In other words, the Lord wants me wholly devoted to Him, His ways and His will. And he wants me to die to self, to walk in obedience to His ways, not my plans or preferences.

“Then Jesus said to his disciples, ‘If anyone would come after me, he must deny himself and take up his cross and follow me.’ ” (Matthew 16:24)

How’s that going for me? I’m nowhere near being consistent about taking  up my cross. In fact, Luke 9:23 refers to it as a daily activity for those who want to act as disciples of Jesus.

I’m much closer – and sometimes do take up my cross – when I serve others and not just my self interests.

As I face this morning and turn back to prayer and His Word, I’m trying to stay centered on a few things – acknowledging my sins, yielding to the Holy Spirit and surrendering my will.

So much good can come from that – faith tells me it’s good to experience all of them.

Here are a few apt words from “The Calvary Road.”

If, however, we are to come into this right relationship with Him, the first thing we must learn is that our wills must be broken to His will. To be broken is the beginning of Revival. It is painful, humiliating, but it is the only way. It is being “Not I, but Christ” (Gal 2:20), and a “C” is a bent “I.”

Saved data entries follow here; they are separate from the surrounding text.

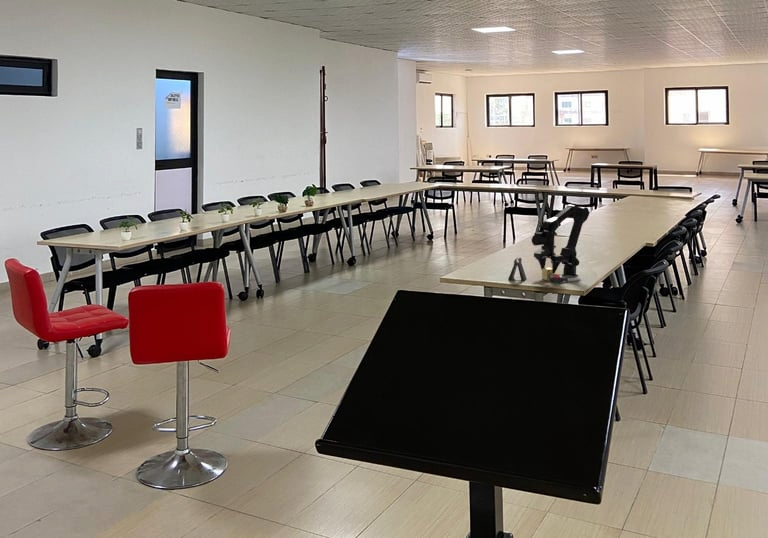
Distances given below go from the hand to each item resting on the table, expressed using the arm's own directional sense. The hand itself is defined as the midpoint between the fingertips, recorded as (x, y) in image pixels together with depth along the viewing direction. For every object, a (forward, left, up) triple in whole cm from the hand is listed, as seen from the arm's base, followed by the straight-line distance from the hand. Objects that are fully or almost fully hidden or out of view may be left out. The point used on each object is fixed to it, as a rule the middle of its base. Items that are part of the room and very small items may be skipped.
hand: (548, 271), depth 415 cm
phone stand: (+15, -7, -4) cm, 17 cm away
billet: (0, 0, -4) cm, 4 cm away
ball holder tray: (-3, +9, -4) cm, 10 cm away
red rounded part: (+2, +9, -2) cm, 9 cm away
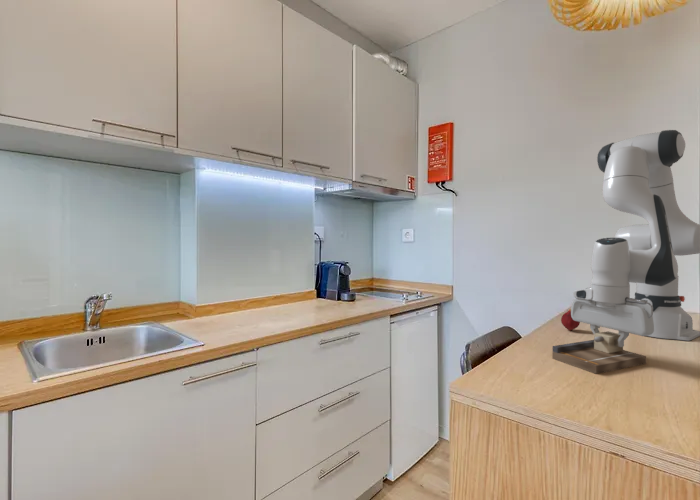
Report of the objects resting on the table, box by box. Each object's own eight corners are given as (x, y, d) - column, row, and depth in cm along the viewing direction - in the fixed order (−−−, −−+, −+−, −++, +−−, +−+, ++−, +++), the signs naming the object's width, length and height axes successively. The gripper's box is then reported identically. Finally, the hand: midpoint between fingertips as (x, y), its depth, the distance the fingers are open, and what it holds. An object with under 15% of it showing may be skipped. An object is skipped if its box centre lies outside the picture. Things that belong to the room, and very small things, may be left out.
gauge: (612, 345, 101) (612, 330, 101) (627, 349, 98) (627, 334, 98) (589, 349, 98) (589, 334, 98) (603, 354, 94) (604, 337, 94)
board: (600, 350, 104) (600, 338, 104) (646, 363, 93) (646, 350, 93) (552, 358, 97) (552, 346, 97) (596, 373, 86) (596, 360, 86)
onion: (582, 333, 123) (583, 311, 123) (564, 332, 124) (565, 310, 124) (575, 329, 129) (575, 307, 128) (558, 328, 130) (558, 307, 130)
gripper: (660, 300, 89) (659, 353, 89) (582, 289, 108) (581, 333, 108) (645, 302, 86) (643, 356, 87) (567, 290, 106) (567, 335, 106)
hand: (608, 343), depth 98 cm, fingers closed on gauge, 4 cm apart
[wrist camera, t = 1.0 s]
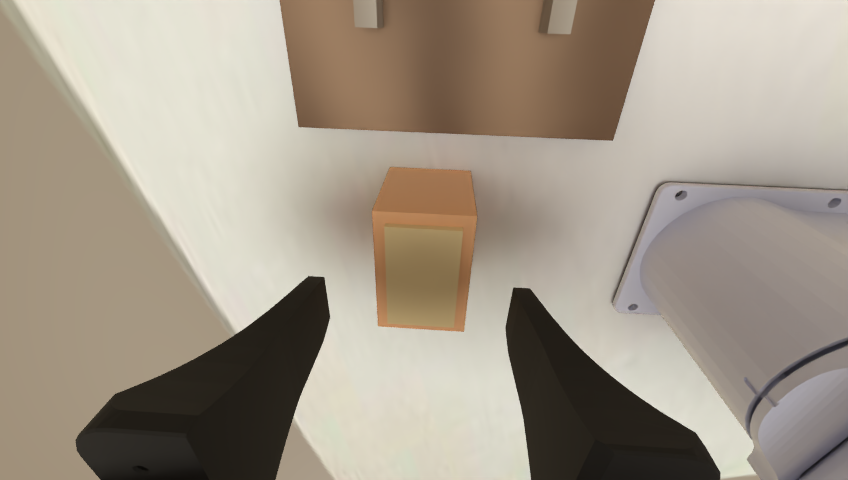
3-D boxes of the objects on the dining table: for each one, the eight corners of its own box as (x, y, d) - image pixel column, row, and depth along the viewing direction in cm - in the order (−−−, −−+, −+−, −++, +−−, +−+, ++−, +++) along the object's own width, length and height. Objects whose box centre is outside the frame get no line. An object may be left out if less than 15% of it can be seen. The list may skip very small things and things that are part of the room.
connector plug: (470, 170, 18) (477, 220, 13) (460, 268, 21) (464, 336, 16) (390, 166, 18) (370, 214, 13) (392, 264, 21) (377, 330, 17)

The Lord Jesus cannot live in us fully and reveal Himself through until the proud self within us is broken. This simply means that the hard unyielding self, which justifies itself, wants its own way, stands up for its rights, and seeks its own glory, at last bows its head to God’s will, admits its wrong, gives up its own way to Jesus, surrenders its rights and discards its own glory – that the Lord Jesus might have all and be all. In other words it is dying to self and self-attitudes.